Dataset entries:
Start of Block
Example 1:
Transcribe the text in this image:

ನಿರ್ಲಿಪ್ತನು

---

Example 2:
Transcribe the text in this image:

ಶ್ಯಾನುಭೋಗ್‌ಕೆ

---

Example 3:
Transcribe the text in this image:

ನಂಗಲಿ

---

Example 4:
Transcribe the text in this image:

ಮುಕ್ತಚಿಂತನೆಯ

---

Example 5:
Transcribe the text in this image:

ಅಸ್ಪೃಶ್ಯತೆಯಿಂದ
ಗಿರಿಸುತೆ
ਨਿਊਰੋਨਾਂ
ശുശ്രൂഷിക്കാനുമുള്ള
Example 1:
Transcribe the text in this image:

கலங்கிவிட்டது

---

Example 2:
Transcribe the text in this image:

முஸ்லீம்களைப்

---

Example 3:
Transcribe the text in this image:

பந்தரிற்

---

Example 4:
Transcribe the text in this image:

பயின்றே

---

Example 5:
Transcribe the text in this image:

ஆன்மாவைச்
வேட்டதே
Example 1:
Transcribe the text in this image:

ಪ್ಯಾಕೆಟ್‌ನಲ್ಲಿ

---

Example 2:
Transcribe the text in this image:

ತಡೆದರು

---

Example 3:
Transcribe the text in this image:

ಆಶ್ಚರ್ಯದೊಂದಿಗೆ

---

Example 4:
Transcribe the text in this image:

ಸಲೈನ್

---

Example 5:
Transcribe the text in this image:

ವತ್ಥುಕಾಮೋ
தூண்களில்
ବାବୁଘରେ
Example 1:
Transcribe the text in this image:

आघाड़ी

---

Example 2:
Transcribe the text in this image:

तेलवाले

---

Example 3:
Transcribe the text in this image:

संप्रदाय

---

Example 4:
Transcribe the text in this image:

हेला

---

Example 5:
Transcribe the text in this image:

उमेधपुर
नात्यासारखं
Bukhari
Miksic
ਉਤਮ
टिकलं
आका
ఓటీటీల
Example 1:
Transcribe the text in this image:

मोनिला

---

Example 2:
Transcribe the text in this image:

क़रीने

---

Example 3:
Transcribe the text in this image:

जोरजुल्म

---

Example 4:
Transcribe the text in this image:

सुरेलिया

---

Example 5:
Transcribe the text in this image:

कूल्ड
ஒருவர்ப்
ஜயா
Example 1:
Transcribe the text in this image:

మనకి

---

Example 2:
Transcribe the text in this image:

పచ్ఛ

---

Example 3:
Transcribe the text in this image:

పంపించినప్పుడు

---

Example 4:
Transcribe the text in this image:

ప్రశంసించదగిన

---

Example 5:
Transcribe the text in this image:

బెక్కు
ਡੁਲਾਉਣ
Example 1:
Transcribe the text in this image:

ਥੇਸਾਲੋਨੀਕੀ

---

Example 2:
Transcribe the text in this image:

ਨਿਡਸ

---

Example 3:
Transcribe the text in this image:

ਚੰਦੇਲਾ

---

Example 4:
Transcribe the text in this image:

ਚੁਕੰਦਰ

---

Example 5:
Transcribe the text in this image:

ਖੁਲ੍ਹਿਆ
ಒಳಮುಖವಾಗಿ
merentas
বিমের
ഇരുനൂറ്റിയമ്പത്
End of Block
• **TASK ITEM**
The records above must be repeated exactly, every one of them.

• **EXERCISE ANSWER**
Example 1:
Transcribe the text in this image:

ನಿರ್ಲಿಪ್ತನು

---

Example 2:
Transcribe the text in this image:

ಶ್ಯಾನುಭೋಗ್‌ಕೆ

---

Example 3:
Transcribe the text in this image:

ನಂಗಲಿ

---

Example 4:
Transcribe the text in this image:

ಮುಕ್ತಚಿಂತನೆಯ

---

Example 5:
Transcribe the text in this image:

ಅಸ್ಪೃಶ್ಯತೆಯಿಂದ
ಗಿರಿಸುತೆ
ਨਿਊਰੋਨਾਂ
ശുശ്രൂഷിക്കാനുമുള്ള
Example 1:
Transcribe the text in this image:

கலங்கிவிட்டது

---

Example 2:
Transcribe the text in this image:

முஸ்லீம்களைப்

---

Example 3:
Transcribe the text in this image:

பந்தரிற்

---

Example 4:
Transcribe the text in this image:

பயின்றே

---

Example 5:
Transcribe the text in this image:

ஆன்மாவைச்
வேட்டதே
Example 1:
Transcribe the text in this image:

ಪ್ಯಾಕೆಟ್‌ನಲ್ಲಿ

---

Example 2:
Transcribe the text in this image:

ತಡೆದರು

---

Example 3:
Transcribe the text in this image:

ಆಶ್ಚರ್ಯದೊಂದಿಗೆ

---

Example 4:
Transcribe the text in this image:

ಸಲೈನ್

---

Example 5:
Transcribe the text in this image:

ವತ್ಥುಕಾಮೋ
தூண்களில்
ବାବୁଘରେ
Example 1:
Transcribe the text in this image:

आघाड़ी

---

Example 2:
Transcribe the text in this image:

तेलवाले

---

Example 3:
Transcribe the text in this image:

संप्रदाय

---

Example 4:
Transcribe the text in this image:

हेला

---

Example 5:
Transcribe the text in this image:

उमेधपुर
नात्यासारखं
Bukhari
Miksic
ਉਤਮ
टिकलं
आका
ఓటీటీల
Example 1:
Transcribe the text in this image:

मोनिला

---

Example 2:
Transcribe the text in this image:

क़रीने

---

Example 3:
Transcribe the text in this image:

जोरजुल्म

---

Example 4:
Transcribe the text in this image:

सुरेलिया

---

Example 5:
Transcribe the text in this image:

कूल्ड
ஒருவர்ப்
ஜயா
Example 1:
Transcribe the text in this image:

మనకి

---

Example 2:
Transcribe the text in this image:

పచ్ఛ

---

Example 3:
Transcribe the text in this image:

పంపించినప్పుడు

---

Example 4:
Transcribe the text in this image:

ప్రశంసించదగిన

---

Example 5:
Transcribe the text in this image:

బెక్కు
ਡੁਲਾਉਣ
Example 1:
Transcribe the text in this image:

ਥੇਸਾਲੋਨੀਕੀ

---

Example 2:
Transcribe the text in this image:

ਨਿਡਸ

---

Example 3:
Transcribe the text in this image:

ਚੰਦੇਲਾ

---

Example 4:
Transcribe the text in this image:

ਚੁਕੰਦਰ

---

Example 5:
Transcribe the text in this image:

ਖੁਲ੍ਹਿਆ
ಒಳಮುಖವಾಗಿ
merentas
বিমের
ഇരുനൂറ്റിയമ്പത്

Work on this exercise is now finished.